The anaerobic treatment produces far lower biosolids volume than aerobic treatment because the anaerobic bacteria grow slowly and have to consume more organic material in order to reproduce. Tilmans estimates that the secondary biosolids volume is reduced by 90%.

“You still have your primary solids,” he says, “but if you are close to eliminating the secondary solids, you are cutting down the total solids by 30-50%. It’s a pretty large reduction in the number of trucks that would be leaving your facility. That’s a big cost savings.”

The bacteria that live on the biofilm in the fluidized bed are naturally occurring in wastewater but are slow-growing. To jump-start the process, the Stanford team seeded the fluidized bed with bacteria from a wastewater treatment plant at a winery and from the digesters at the Silicon Valley Clean Water plant.

Tilmans says the bacteria from the winery had especially good adhesion to the activated carbon.

“The advantage of the bacteria from the winery is they are already in a biofilm form to attach to the carbon,” he says. “The advantage of the ones from the wastewater treatment plant is they are acclimated to the wastewater already flowing in that community.
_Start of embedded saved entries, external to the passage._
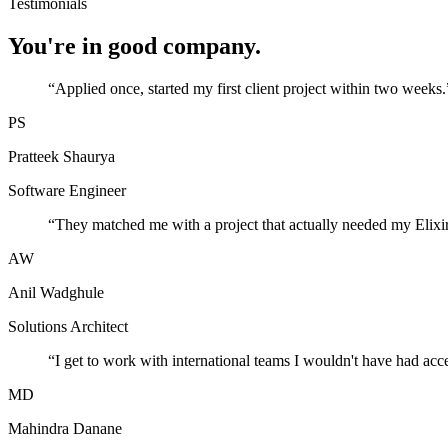
Testimonials
You're in good company.
“
Applied once, started my first client project within two weeks.
PS
Pratteek Shaurya
Software Engineer
“
They matched me with a project that actually needed my Elixir
AW
Anil Wadghule
Solutions Architect
“
I get to work with international teams I wouldn't have had acc
MD
Mahindra Danane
They are locals.” 

Additional issues

Although the demonstration has been successful, some issues need to be addressed. For example, some biogas remains dissolved in the effluent leaving the membrane tanks. “We are testing efficient ways to extract the gas so we can use it,” he says.

Another issue is nutrient removal. The SAF-MBR process doesn’t remove phosphorus or nitrogen, so additional steps would be necessary, just as with a traditional plant. “We’re starting to think about what the full treatment process would look like for plants that have nutrient limits in their permit,” Tilmans says.

A third issue is water reuse, especially important in California. “We’re thinking about what downstream treatment processes, including reverse osmosis and advanced oxidation, that could take the water from our system to irrigation or drinking water quality.”

One bonus with anaerobic treatment is that the bacteria appear more capable than aerobic bacteria to consume some chemicals of emerging concern, such as certain pharmaceuticals. Odor at the demonstration plant has not been a problem because the entire process is sealed.

Making it bigger

There are several ways to scale up the technology. “One way to envision scale-up is simply to multiply the reactor,” says Tilmans. “The current system processes 24,000 gpd; a 240,000 gpd system would use 10 of these reactors in parallel, or one reactor 60 by 6 feet and 20 feet tall.

“Ideally, we would build the reactors taller, which would reduce the footprint.”

Tilmans says that for many years, effective anaerobic treatment was considered impossible.

“Because anaerobic organisms grow more slowly, and because they don’t settle well, it was traditionally considered impossible to achieve the high solids retention times necessary to grow the organisms and achieve low effluent organic concentrations.

The advent of membranes, along with the innovation of using the granular activated carbon as biofilm media, enabled us to overcome that challenge, achieving long solids retention times without provoking excessive fouling of the membranes.”

The total hydraulic retention time for the SAF-MBR systems, including the membrane tank, is less than six hours. “This would mean the treatment process would happen in a footprint competitive with typical aerobic activated sludge systems,” Tilmans says.

“However, the lower biosolids production means the biosolids handling footprint could be reduced by 30 to 50%, and dual-media filtration facilities could be eliminated because of the membrane filtration achieved within the system.”

The bottom line is that anaerobic secondary treatment is a potential option for wastewater treatment plants. “We thought we knew that it was impossible,” says Tilmans. “But it turns out that it’s very possible.”